William remained stone-faced. Tywin had just painted another target on his back, drawing the ire of every Slytherin in the room.
Tywin stepped down from the podium, his voice growing louder. "As we all know, Defense Against the Dark Arts is about learning how to combat dark curses and dangerous magical creatures."
"Now, can anyone name a dark creature or a source of dark magic in the wizarding world? Miss Cho Chang, why don't you start?"
Cho stood up and, after a moment of thought, answered, "Vampires."
"Exactly. Vampires—a terrifying magical species originating from the Balkan Peninsula. I've had the misfortune of encountering a few during my travels. They're difficult to deal with."
"Muggles might use garlic or holy water to fend them off, but trust me, it doesn't work."
"These days, romance literature has painted vampires as handsome, immortal beings, and many witches have begun romanticizing them to cater to that audience."
"This, I assure you, is a mistake," Tywin said with a wink at Cho. "Never try to date a vampire."
Cho's face flushed red.
For some reason, William thought of Cedric. He was pretty sure Cedric wouldn't be a fan of Professor Tywin—and might even be tempted to become a vampire just to bite him.

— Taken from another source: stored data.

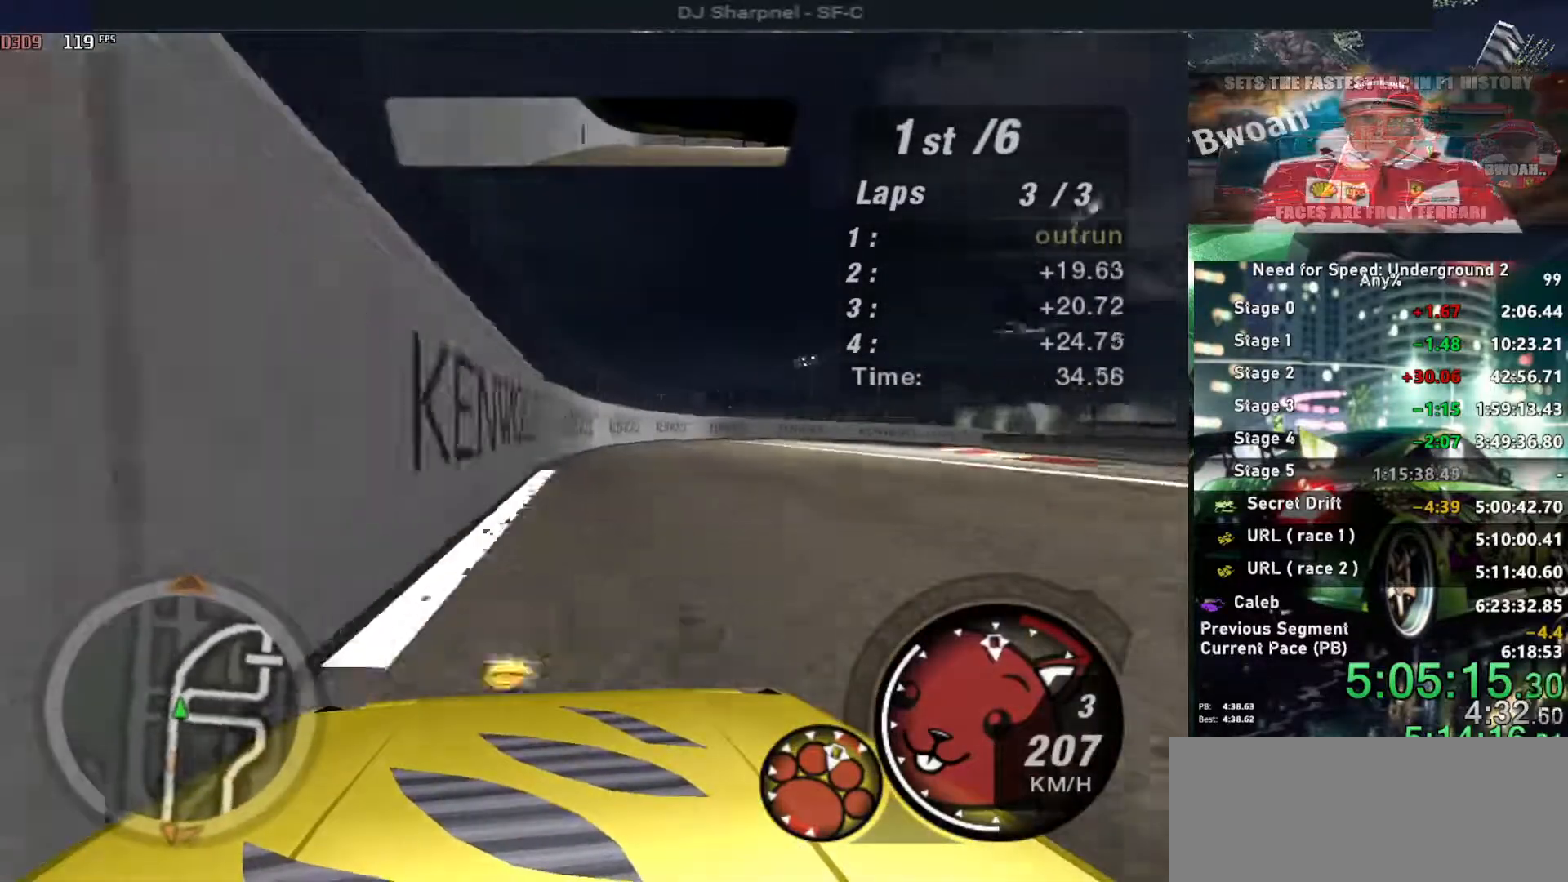
{"keys": ["right", "up"], "events": []}
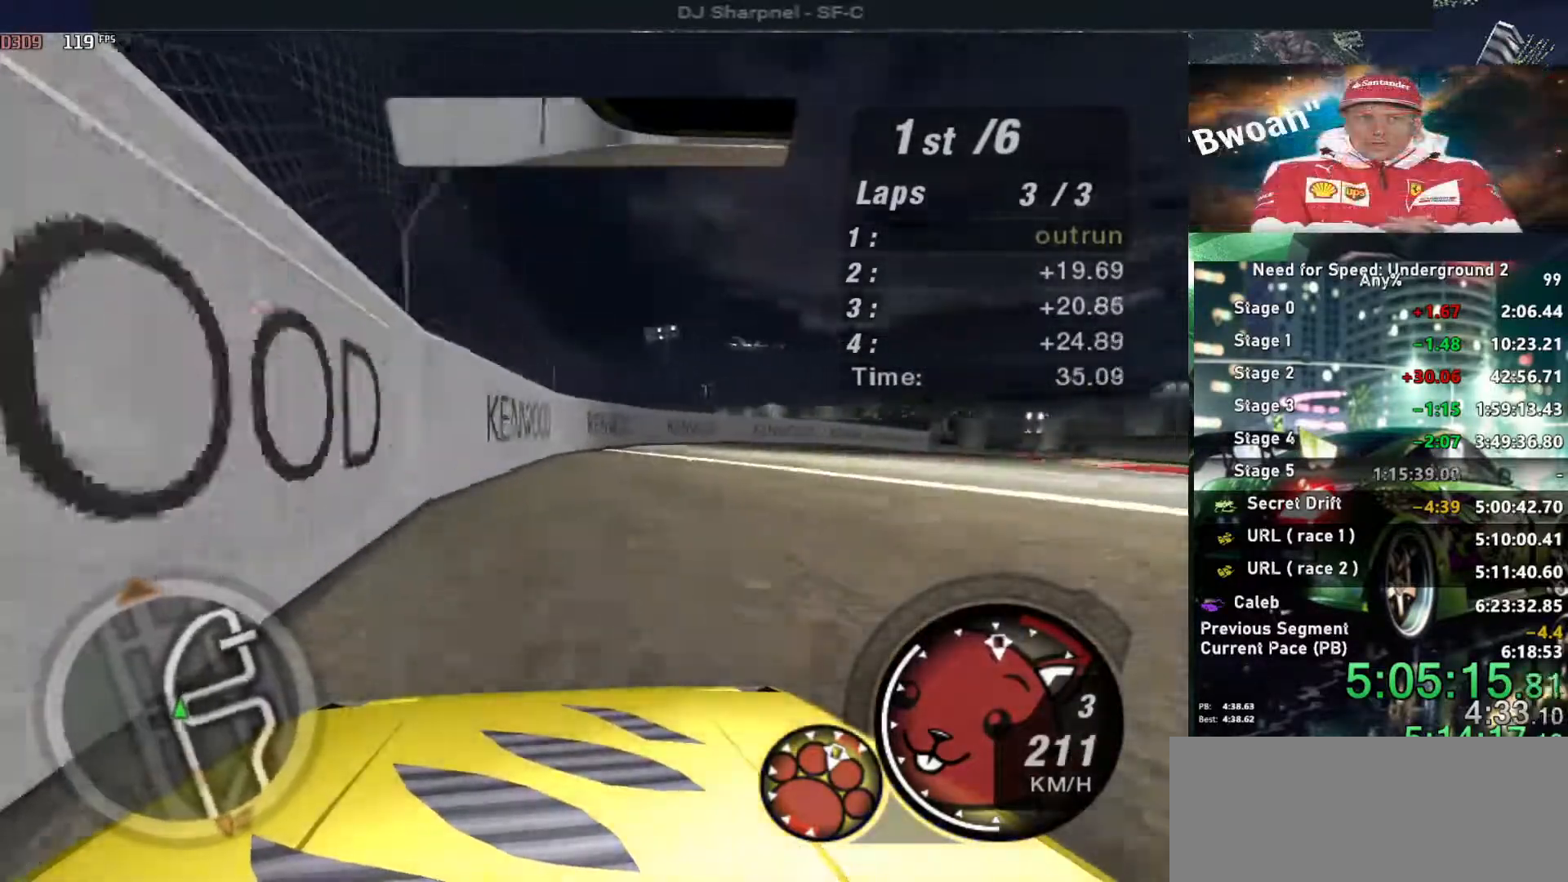
{"keys": ["right", "up"], "events": []}
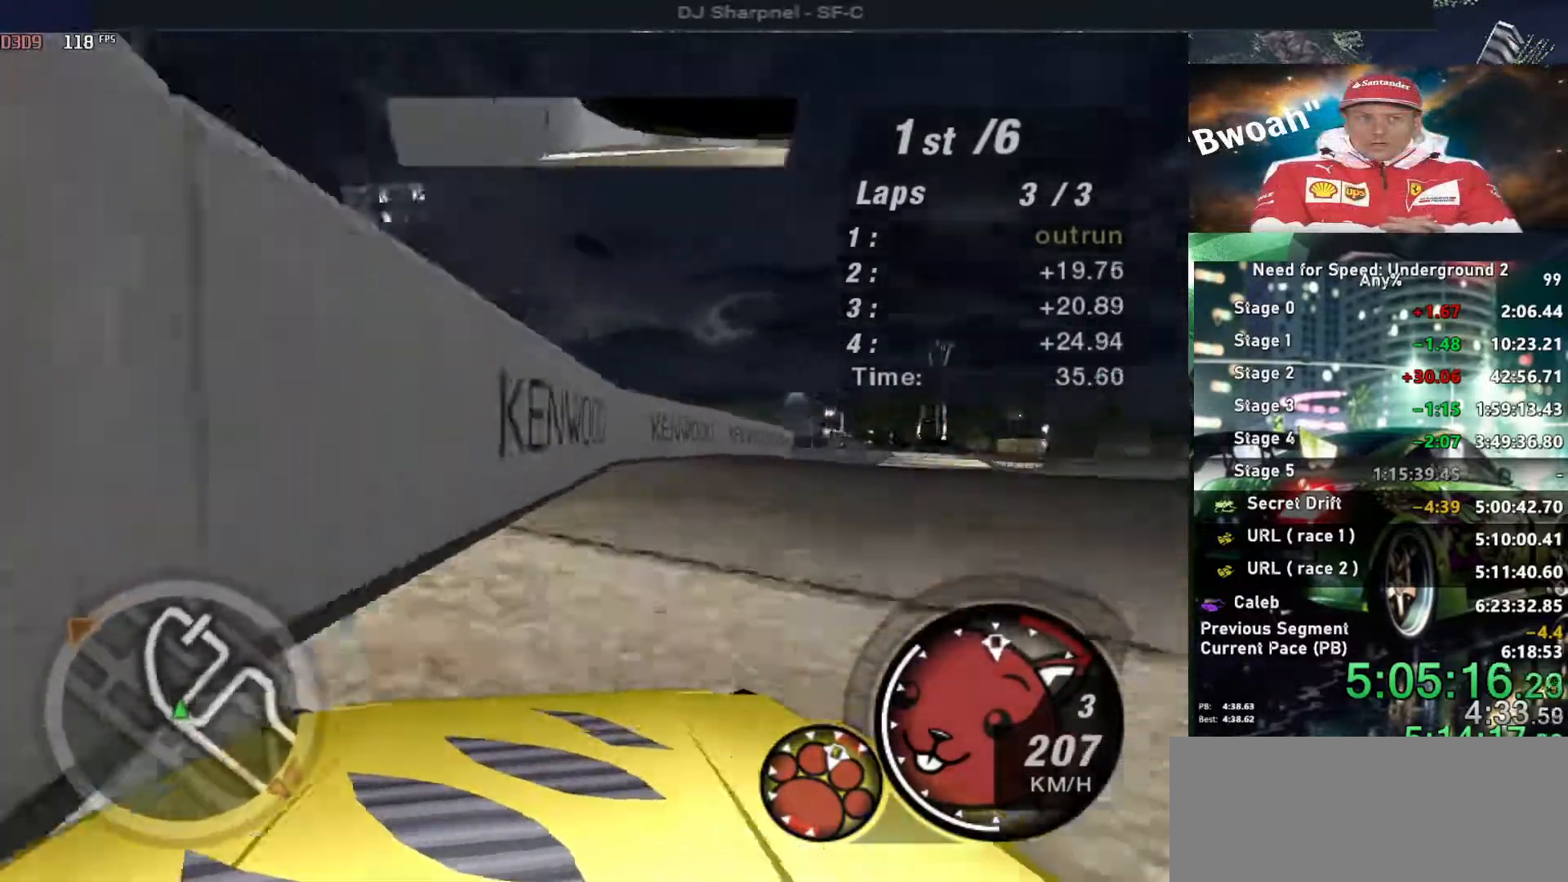
{"keys": ["right", "up"], "events": [[133, "right", "up"], [233, "right", "down"], [366, "right", "up"], [466, "right", "down"]]}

"Professor, will you teach us how to defend ourselves against vampires?" asked a bold Slytherin girl, her voice tinged with excitement.
The girl was slightly plump and freckled, but it was her voice that captivated everyone—it sounded just like that of the legendary witch, Morgana Le Fay.

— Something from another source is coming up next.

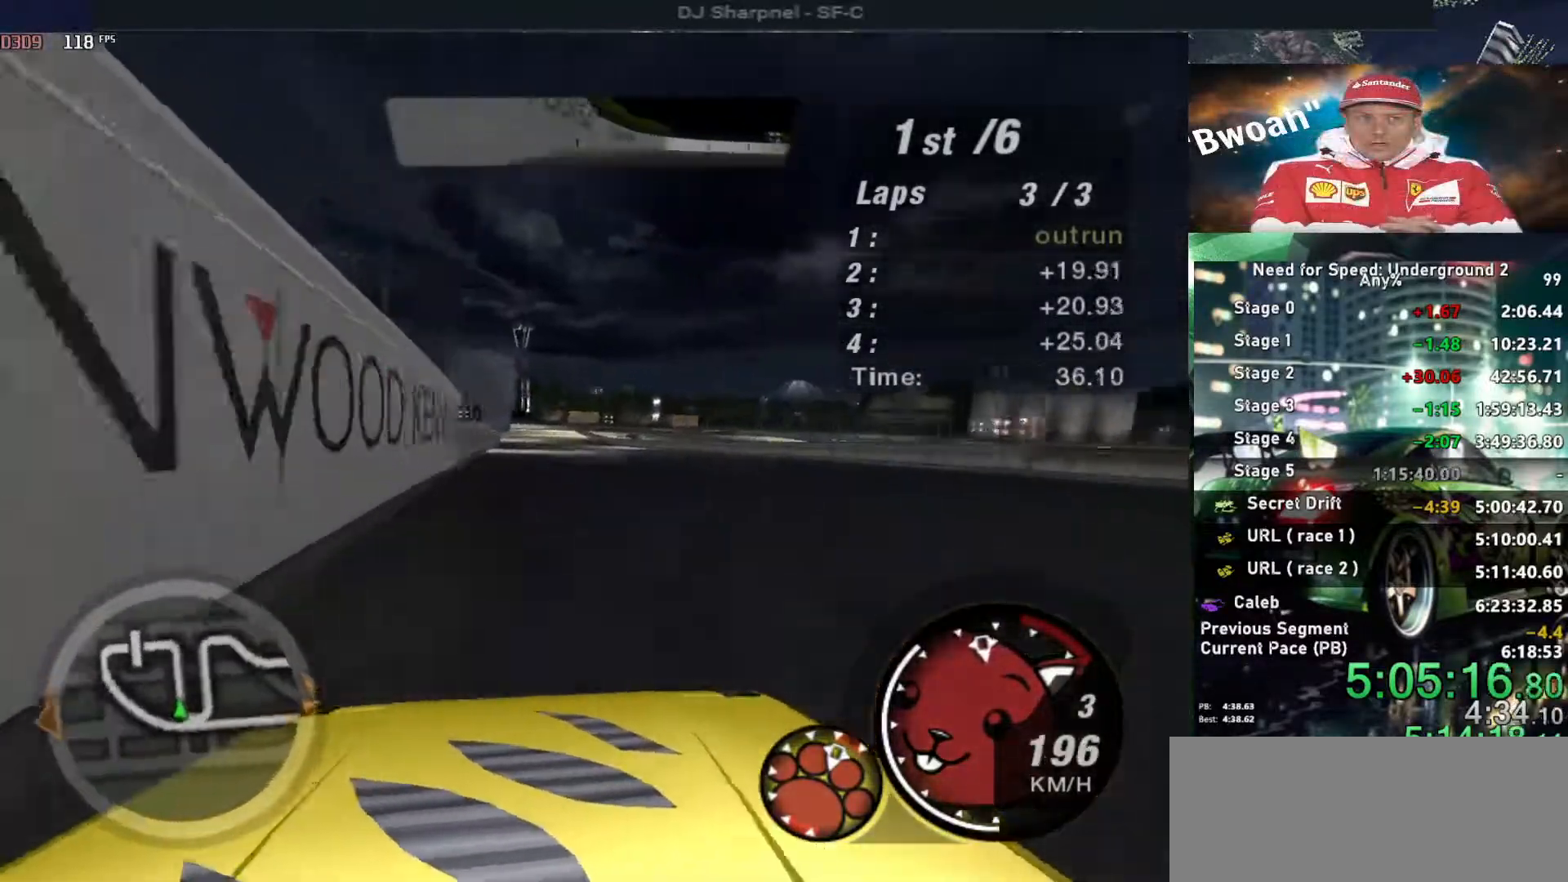
{"keys": ["up"], "events": [[100, "right", "up"]]}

From the way she looked at Tywin, William suspected she wasn't just interested in defending against vampires—she wanted to "tame" Tywin himself.
Tywin chuckled. "Of course, if I manage to stay around until your third year, I'll teach you personally, Miss Crouch."
The whole class burst into laughter, as the Defense Against the Dark Arts curse was well-known.
"And, five points to Ravenclaw."
Tywin made no effort to hide his bias toward Ravenclaw, the house from which he had graduated over a decade ago.
His favoritism wasn't lost on William, but he wasn't sure how much longer he could enjoy it before the Slytherins decided to strike back.